## Records shown
----------------

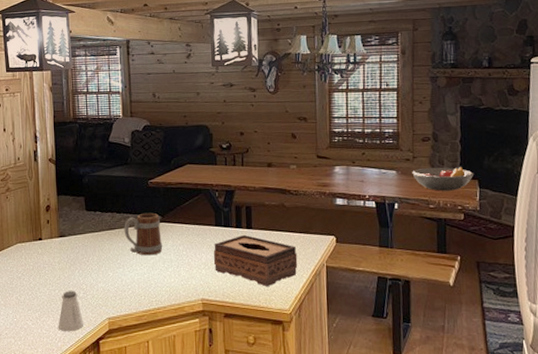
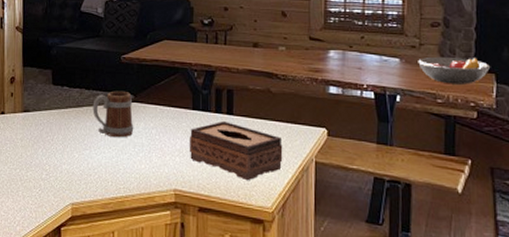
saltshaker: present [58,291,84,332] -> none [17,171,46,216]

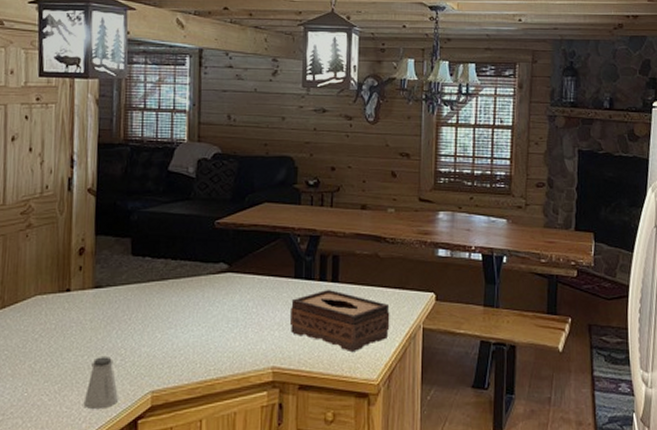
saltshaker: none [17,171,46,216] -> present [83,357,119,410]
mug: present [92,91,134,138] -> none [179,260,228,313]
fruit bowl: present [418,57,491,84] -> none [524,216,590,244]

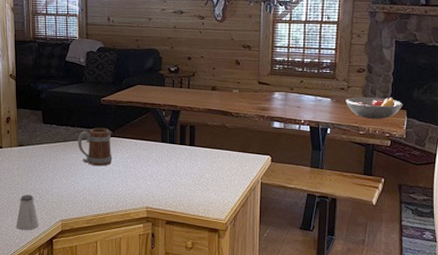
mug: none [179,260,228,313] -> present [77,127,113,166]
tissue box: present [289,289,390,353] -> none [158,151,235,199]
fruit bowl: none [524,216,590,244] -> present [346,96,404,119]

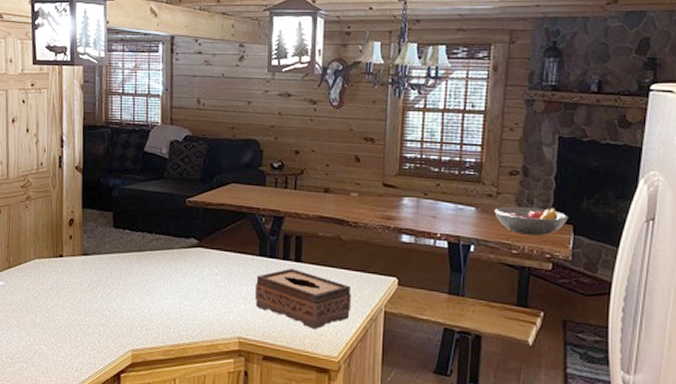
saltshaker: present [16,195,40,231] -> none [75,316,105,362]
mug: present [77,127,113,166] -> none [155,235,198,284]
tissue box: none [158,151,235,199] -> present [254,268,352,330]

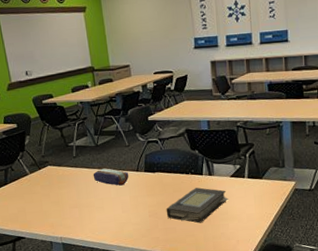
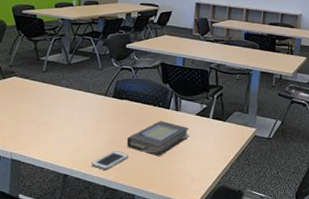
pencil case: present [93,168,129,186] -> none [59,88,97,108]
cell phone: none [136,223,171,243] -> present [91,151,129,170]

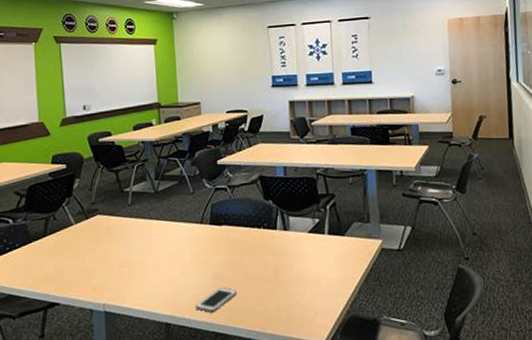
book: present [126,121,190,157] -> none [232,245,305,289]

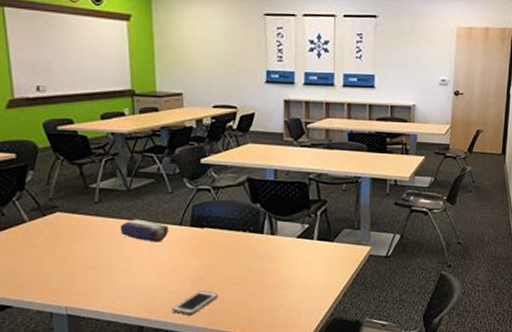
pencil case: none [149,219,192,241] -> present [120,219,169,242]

----------------

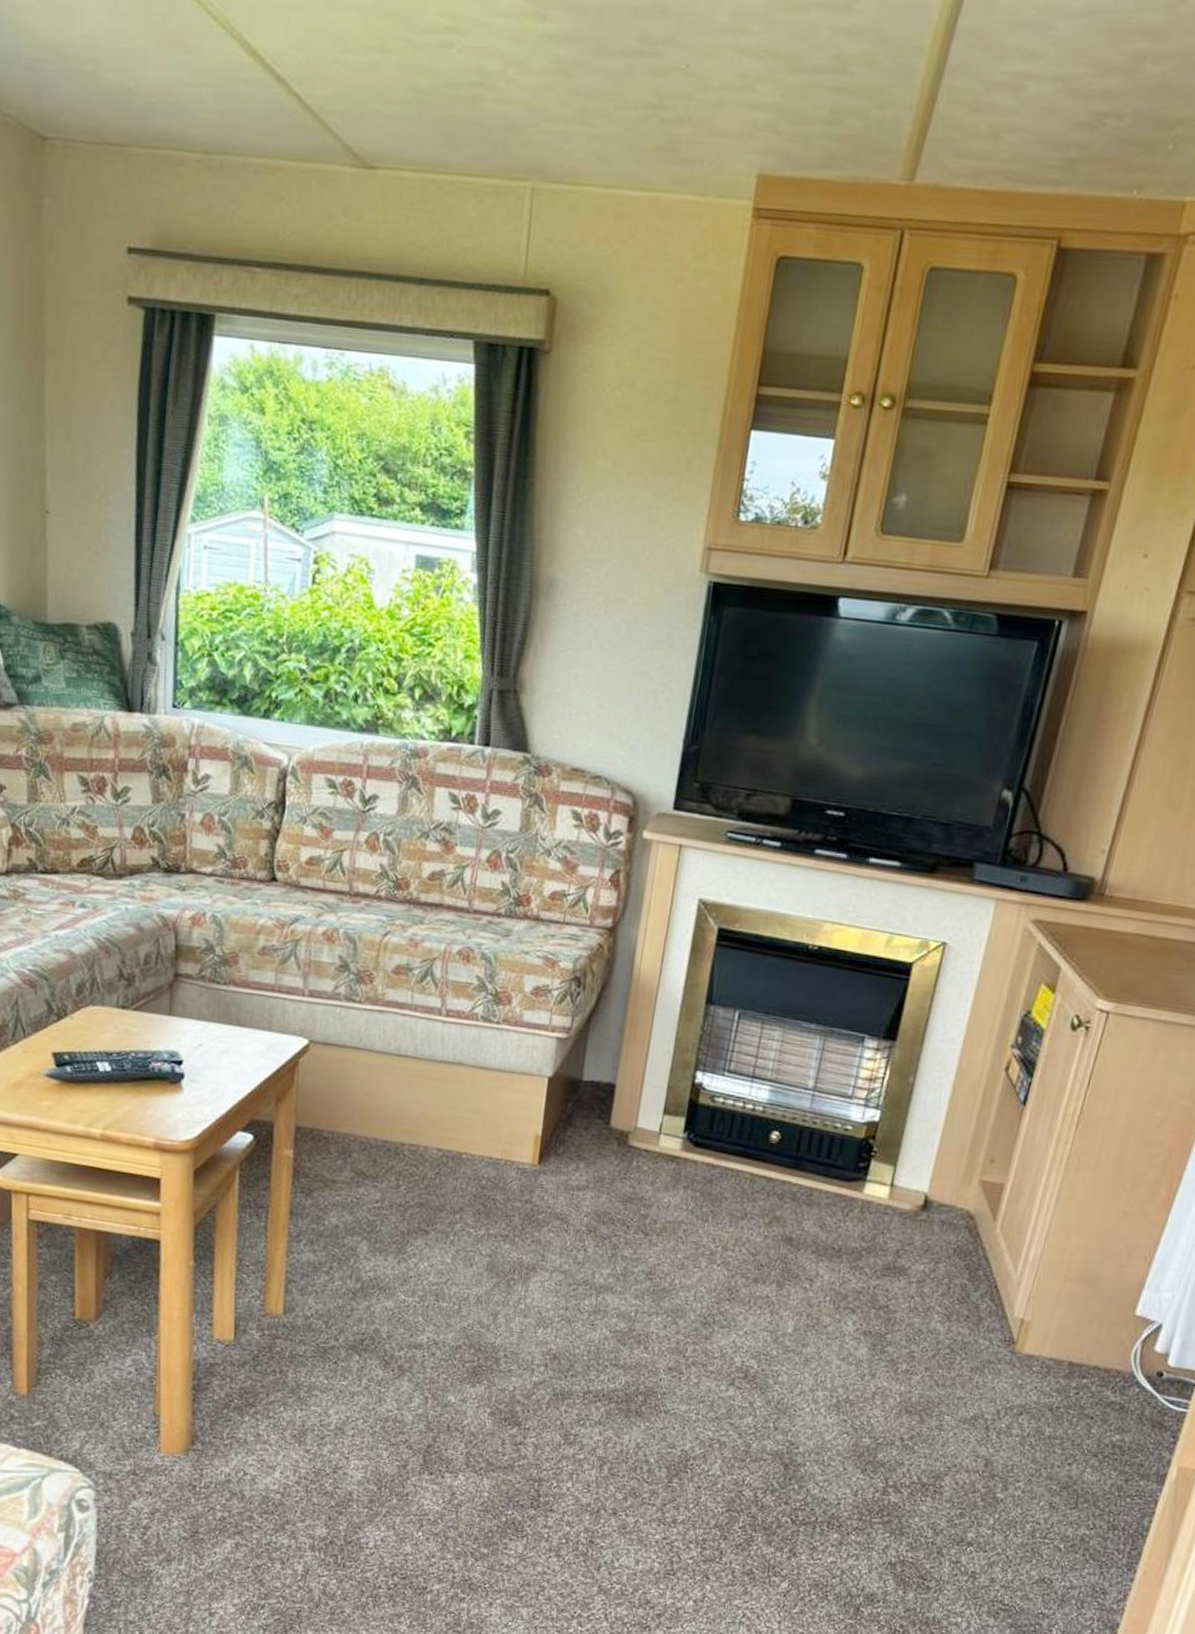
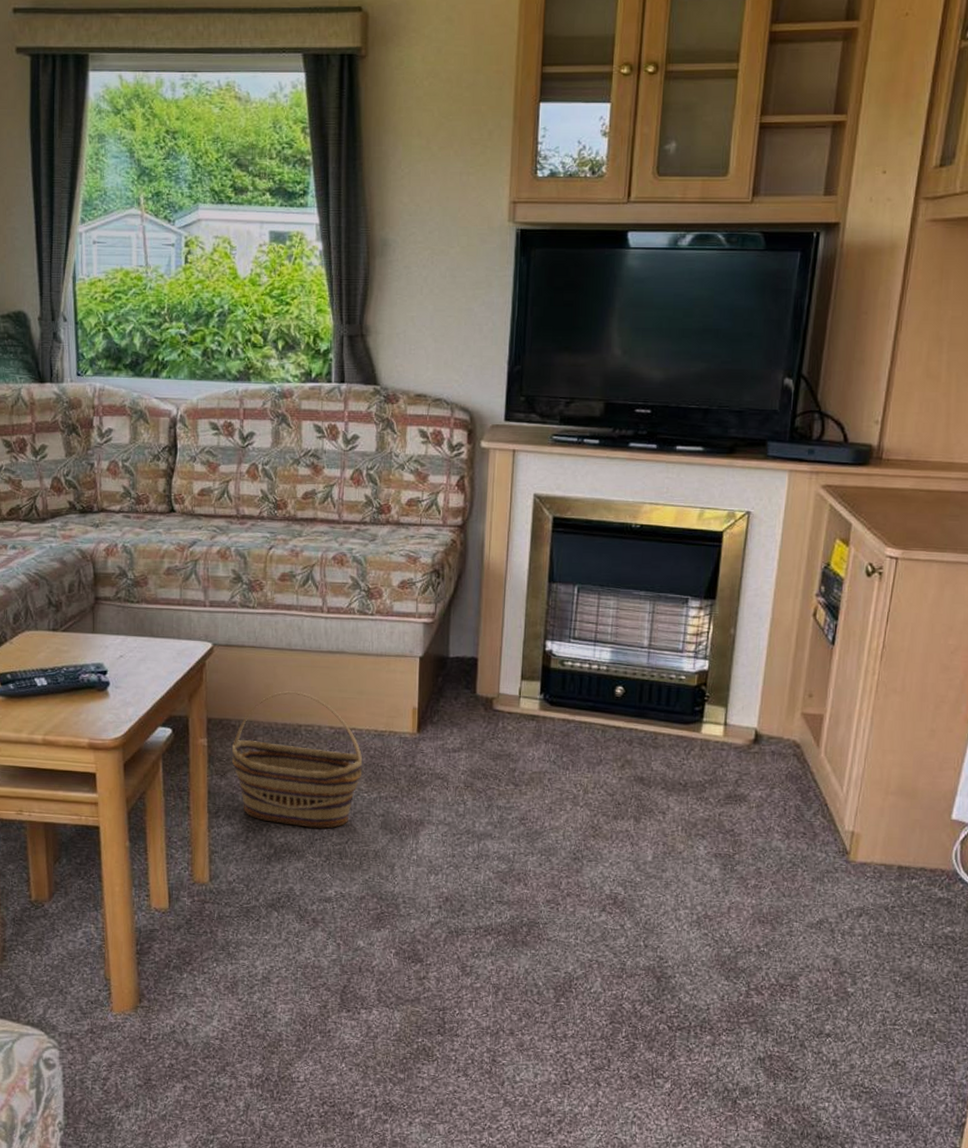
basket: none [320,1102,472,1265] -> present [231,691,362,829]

----------------

## What to do
Line by line, count how many lines of the entries contain the word "case", and give only that number.

## Your response
2